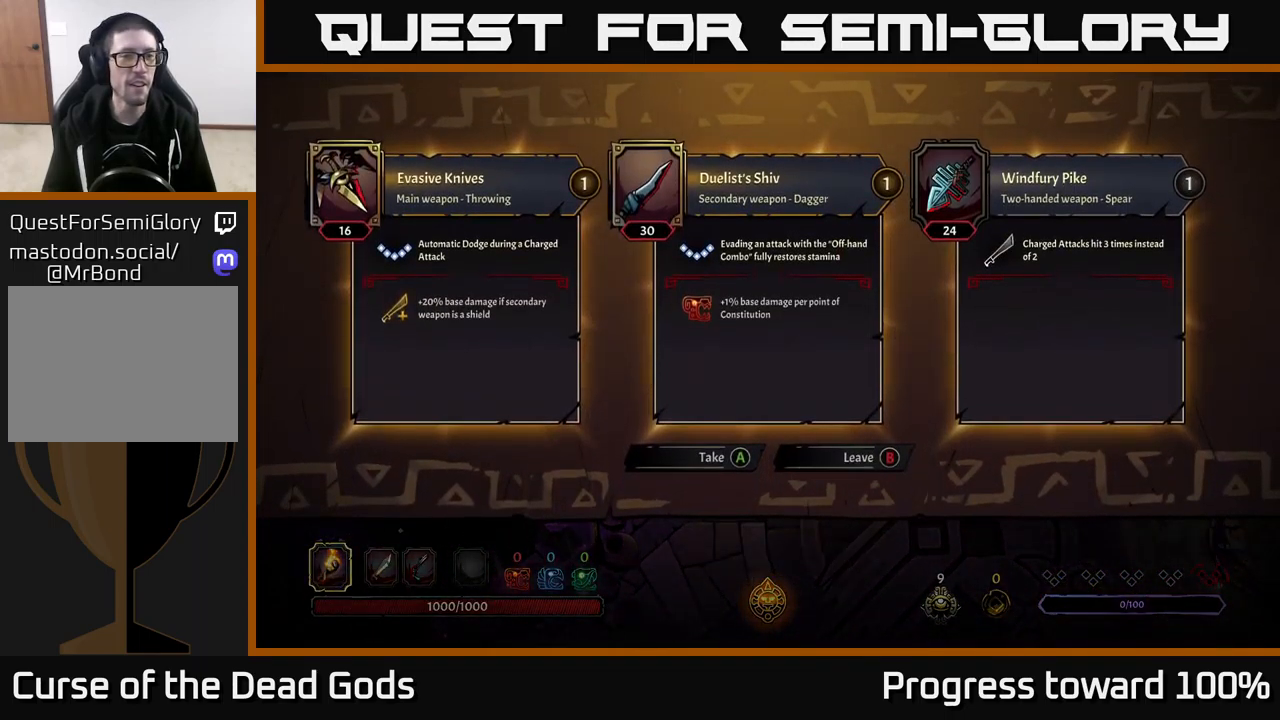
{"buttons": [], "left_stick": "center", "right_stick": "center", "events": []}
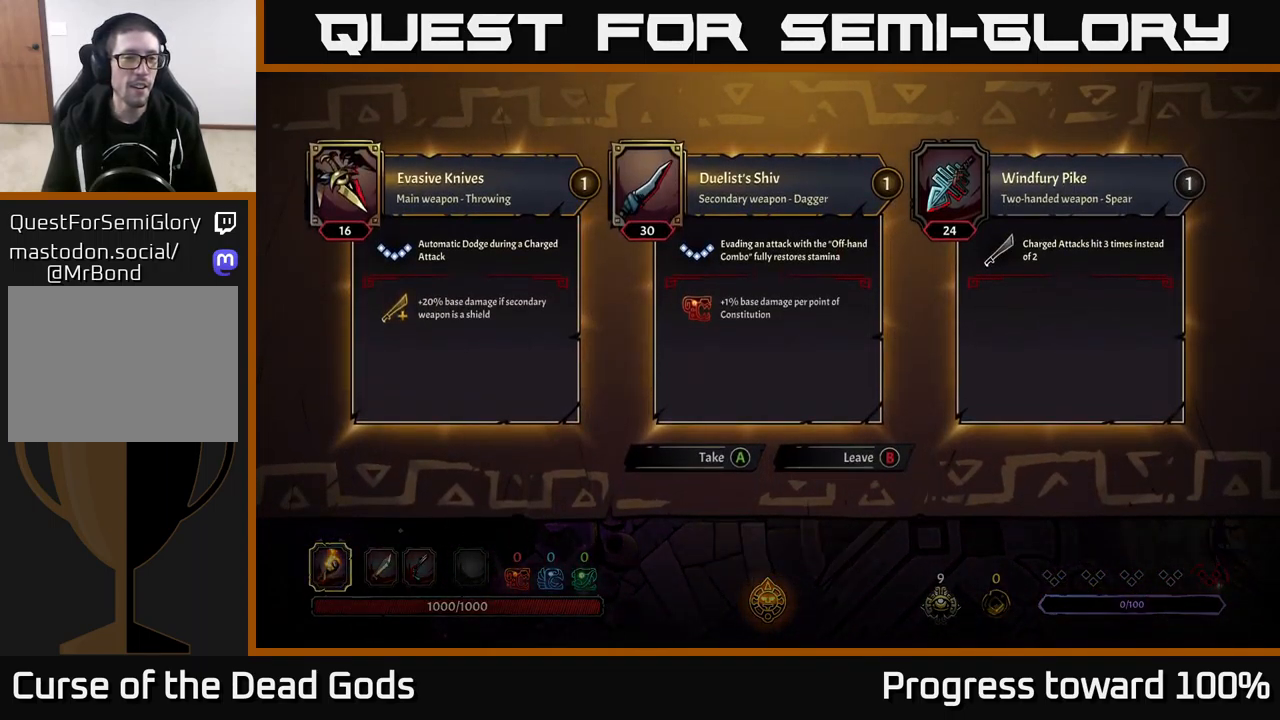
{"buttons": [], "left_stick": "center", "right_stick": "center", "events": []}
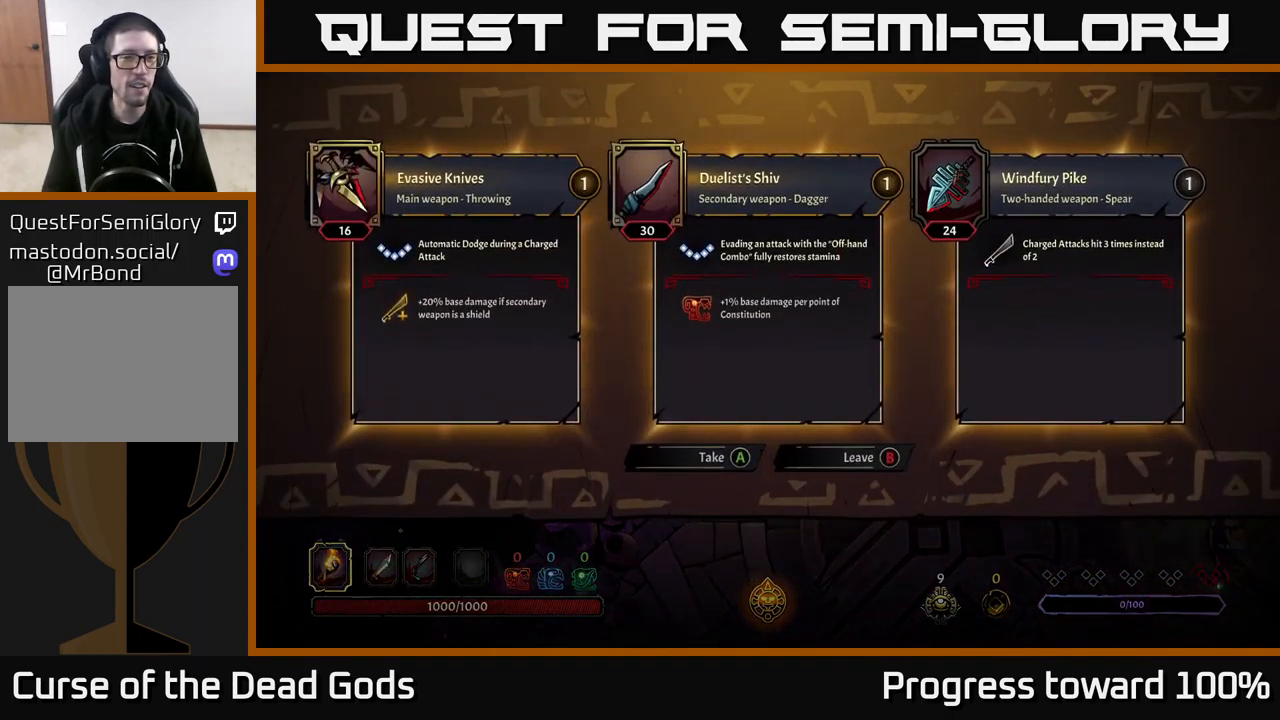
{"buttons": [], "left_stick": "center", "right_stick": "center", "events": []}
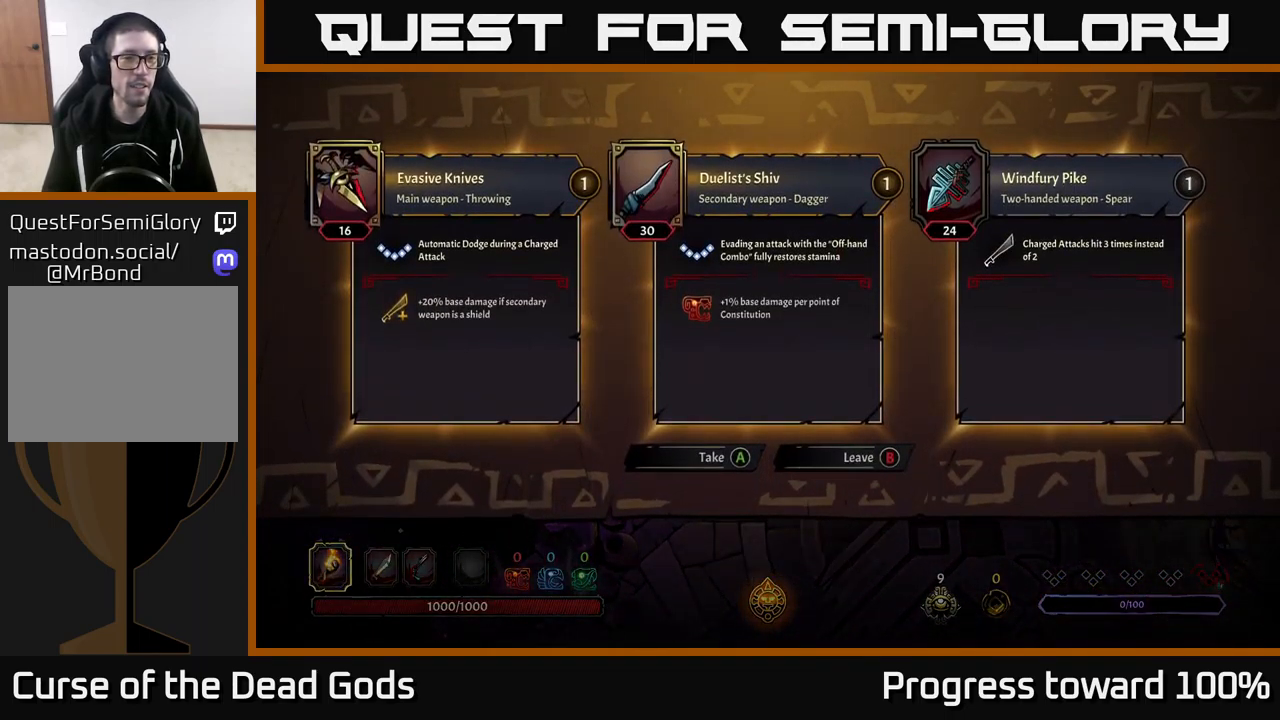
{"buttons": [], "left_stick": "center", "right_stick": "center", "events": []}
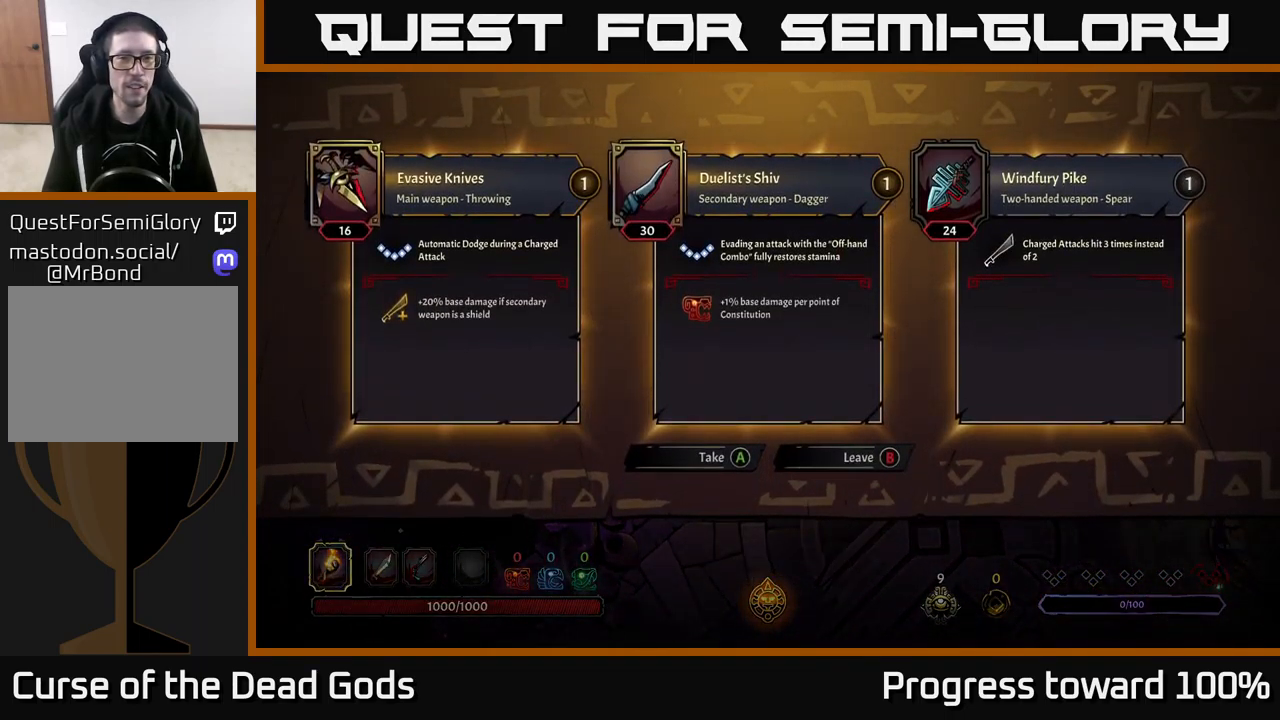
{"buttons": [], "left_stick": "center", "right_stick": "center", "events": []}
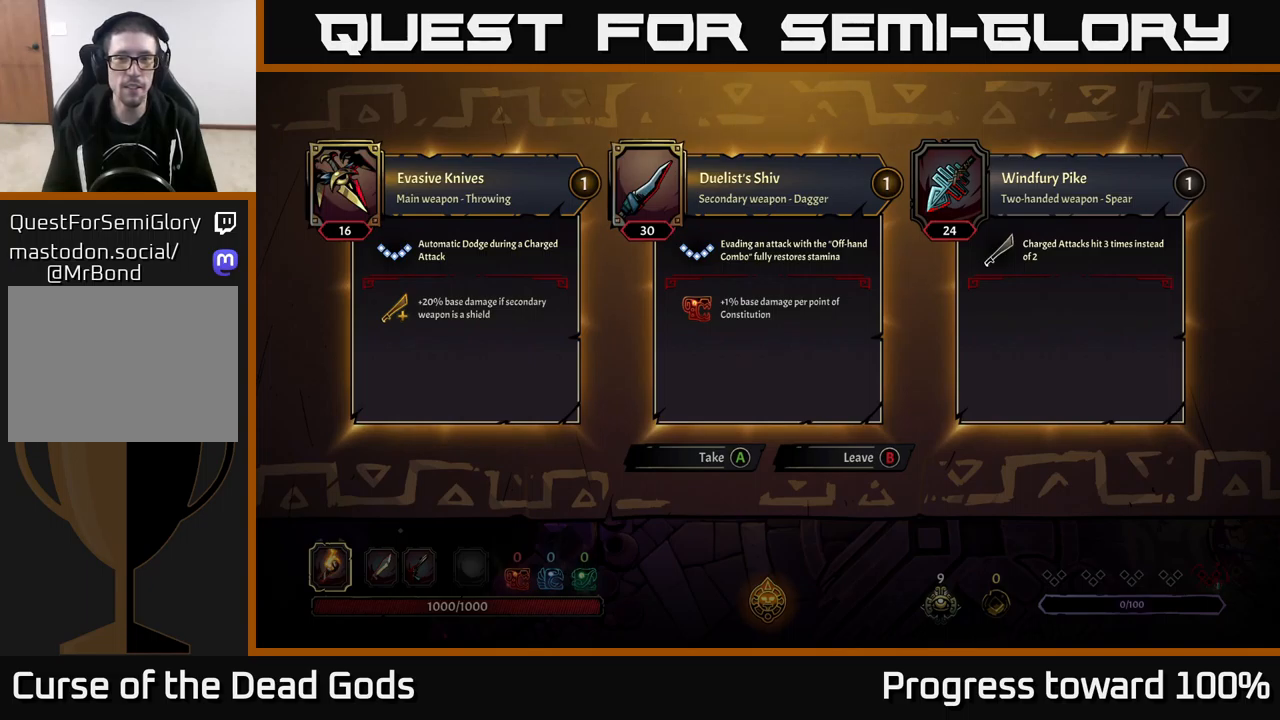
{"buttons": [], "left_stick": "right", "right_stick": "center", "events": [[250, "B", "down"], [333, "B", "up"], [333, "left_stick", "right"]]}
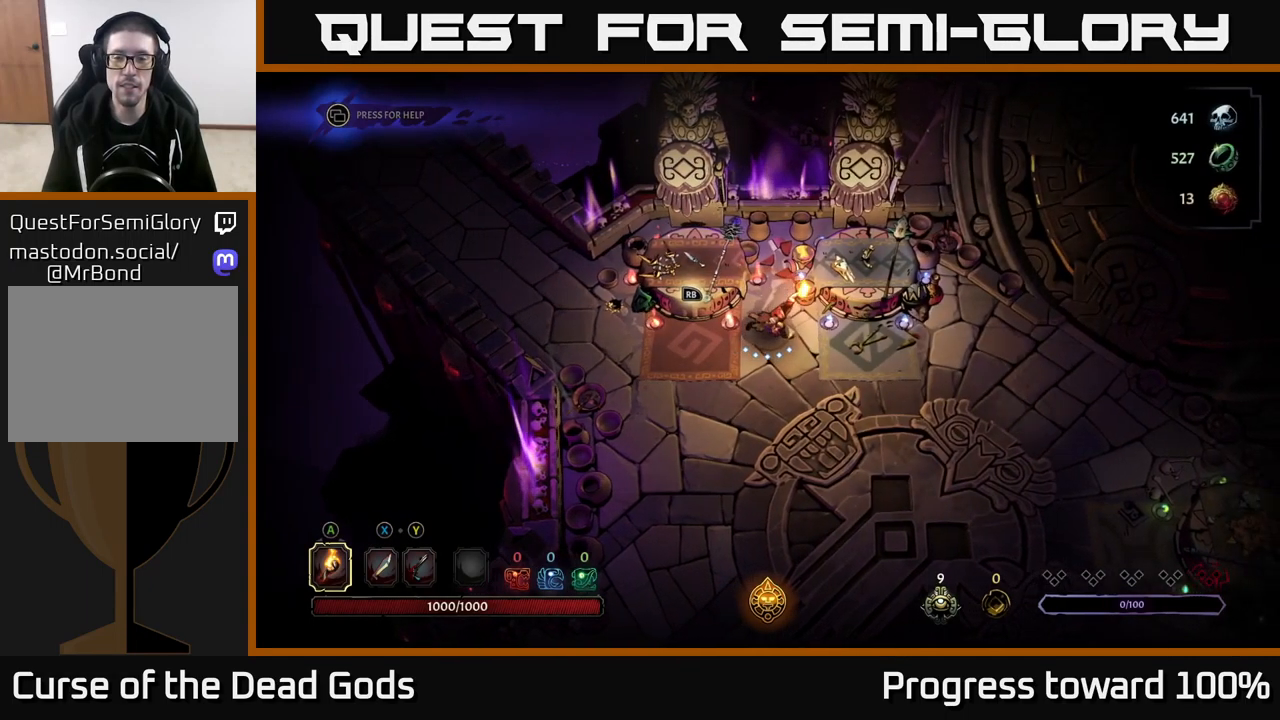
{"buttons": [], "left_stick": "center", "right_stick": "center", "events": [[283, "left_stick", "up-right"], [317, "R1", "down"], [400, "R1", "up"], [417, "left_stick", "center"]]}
━━━━━━━━━━━━━━━━━━━━━━━━━━━━━━
§ What needs to be done:
Transcribe the preceding listing in its entirety and with exact wording, leaving out pictures.

§ Expected output:
{"buttons": [], "left_stick": "center", "right_stick": "center", "events": []}
{"buttons": [], "left_stick": "center", "right_stick": "center", "events": []}
{"buttons": [], "left_stick": "center", "right_stick": "center", "events": []}
{"buttons": [], "left_stick": "center", "right_stick": "center", "events": []}
{"buttons": [], "left_stick": "center", "right_stick": "center", "events": []}
{"buttons": [], "left_stick": "right", "right_stick": "center", "events": [[250, "B", "down"], [333, "B", "up"], [333, "left_stick", "right"]]}
{"buttons": [], "left_stick": "center", "right_stick": "center", "events": [[283, "left_stick", "up-right"], [317, "R1", "down"], [400, "R1", "up"], [417, "left_stick", "center"]]}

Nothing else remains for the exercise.